----- READING TEXT -----

During this time as a U.S. politician Bowles was also heavily involved with the United Nations. His service reached the level in international scale when he was appointed as a delegate to the United Nations Educational, Scientific, and Cultural Organization in Paris. Unlike many other leaders Bowles knew the importance of being in contact with those whom he was trying to help. He worked for the UN Appeal for Children in Europe and traveled across the continent documenting the conditions of his day. The UN work caused him to identify a new mission: to convince Americans that the only way for the U.S. to remain prosperous was to spread prosperity and democracy around the world. The first case study for Bowles of the lack of prosperity in a massive democracy was that of India, the nation to which he was named ambassador in 1951. He did not seek to spread prosperity theory; instead, he used practical measures to enhance the quality of life for many by the use of money, technology in a spirit of idealism.
Bowles's stay in India was unique because he refused to separate himself from the people and took pains to live among them. He went as far as to ride a bicycle to work every day, and to send his children to public school in India. His daughter Cynthia loved the nation so much that she chronicled her journeys in the book, At Home in India.
In 1953 Bowles resigned to write a book about his liberal democratic beliefs that so influenced his public service, such as the equality of races and the need to uplift the disadvantaged. He also served in the House of Representatives from Connecticut's second district.

----- EXCERPTED RECORDS -----

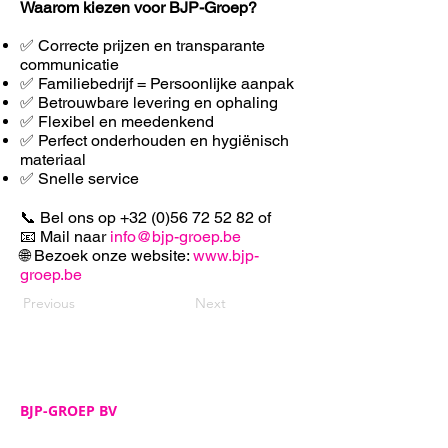
Waarom kiezen voor BJP-Groep?
✅ Correcte prijzen en transparante
communicatie
✅ Familiebedrijf = Persoonlijke aanpak
✅ Betrouwbare levering en ophaling
✅ F
lexibel en meedenkend
✅ Perfect onderhouden en hygiënisch
materiaal
✅ Snelle service
📞 Bel ons op
+32 (0)56 72 52 82
of
📧 Mail naar
info@bjp-groep.be
🌐 Bezoek onze website:
www.bjp-
groep.be
Previous
Next
BJP-GROEP BV
Adres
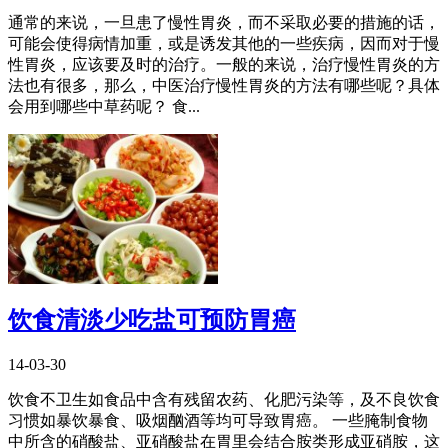
通常的来说，一旦患了慢性胃炎，而不采取必要的措施的话，
可能会使得病情加重，或是诱发其他的一些疾病，因而对于慢
性胃炎，应该要及时的治疗。一般的来说，治疗慢性胃炎的方
法也有很多，那么，中医治疗慢性胃炎的方法有哪些呢？具体
会用到哪些中草药呢？ 食...
饮食清淡少吃盐可预防胃癌
14-03-30
饮食不卫生如食品中含有残留农药、化肥污染等，及不良饮食
习惯如暴饮暴食、吸烟酗酒等均可导致胃癌。 一些腌制食物
中所含的硝酸盐、亚硝酸盐在胃里会结合胺类形成亚硝胺，这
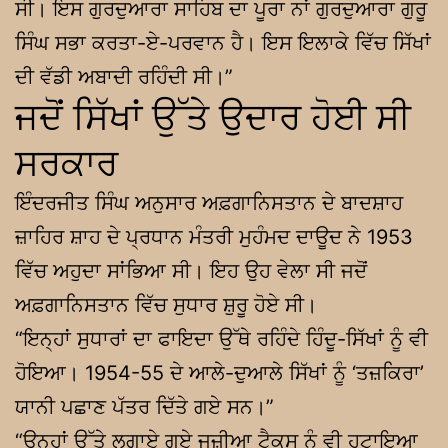
ਸੀ। ਇਸ ਗੁਰਦੁਆਰਾ ਸਾਹਿਬ ਦਾ ਪੂਰਾ ਨਾਂ ਗੁਰਦੁਆਰਾ ਗੁਰੂ
ਸਿੰਘ ਸਭਾ ਕਰਤਾ-ਏ-ਪਰਵਾਨ ਹੈ। ਇਸ ਇਲਾਕੇ ਵਿੱਚ ਸਿੱਖਾਂ
ਦੀ ਵੱਡੀ ਅਬਾਦੀ ਰਹਿੰਦੀ ਸੀ।”
ਜਦੋਂ ਸਿੱਖਾਂ ਉੱਤੇ ਉਦਾਰ ਹੋਈ ਸੀ
ਸਰਕਾਰ
ਇੰਦਰਜੀਤ ਸਿੰਘ ਅਨੁਸਾਰ ਅਫ਼ਗਾਨਿਸਤਾਨ ਦੇ ਬਾਦਸ਼ਾਹ
ਜ਼ਾਹਿਰ ਸ਼ਾਹ ਦੇ ਪ੍ਰਧਾਨ ਮੰਤਰੀ ਮੁਹੰਮਦ ਦਾਊਦ ਨੇ 1953
ਵਿੱਚ ਅਹੁਦਾ ਸਾਂਭਿਆ ਸੀ। ਇਹ ਉਹ ਵੇਲਾ ਸੀ ਜਦੋਂ
ਅਫ਼ਗਾਨਿਸਤਾਨ ਵਿੱਚ ਸੁਧਾਰ ਸ਼ੁਰੂ ਹੋਏ ਸੀ।
“ਇਨ੍ਹਾਂ ਸੁਧਾਰਾਂ ਦਾ ਫਾਇਦਾ ਉੱਥੇ ਰਹਿੰਦੇ ਹਿੰਦੂ-ਸਿੱਖਾਂ ਨੂੰ ਵੀ
ਹੋਇਆ। 1954-55 ਦੇ ਆਲੇ-ਦੁਆਲੇ ਸਿੱਖਾਂ ਨੂੰ ‘ਤਜ਼ਕਿਰਾ’
ਯਾਨੀ ਪਛਾਣ ਪੱਤਰ ਦਿੱਤੇ ਗਏ ਸਨ।”
“ਉਨ੍ਹਾਂ ਉੱਤੇ ਲਗਾਏ ਗਏ ਜਜ਼ੀਆ ਟੈਕਸ ਨੂੰ ਵੀ ਹਟਾਇਆ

-----

- ABOUT THIS EXERCISE
Based on the text about Bowles:
(a) In what year was Bowles named ambassador to India?
(b) How did Bowles travel to work each day in India?
(c) What is the title of the book in which his daughter Cynthia chronicled her journeys?
Answer using only the text about Bowles, without drawing on the records.

- RESPONSE
(a) 1951
(b) By bicycle
(c) At Home in India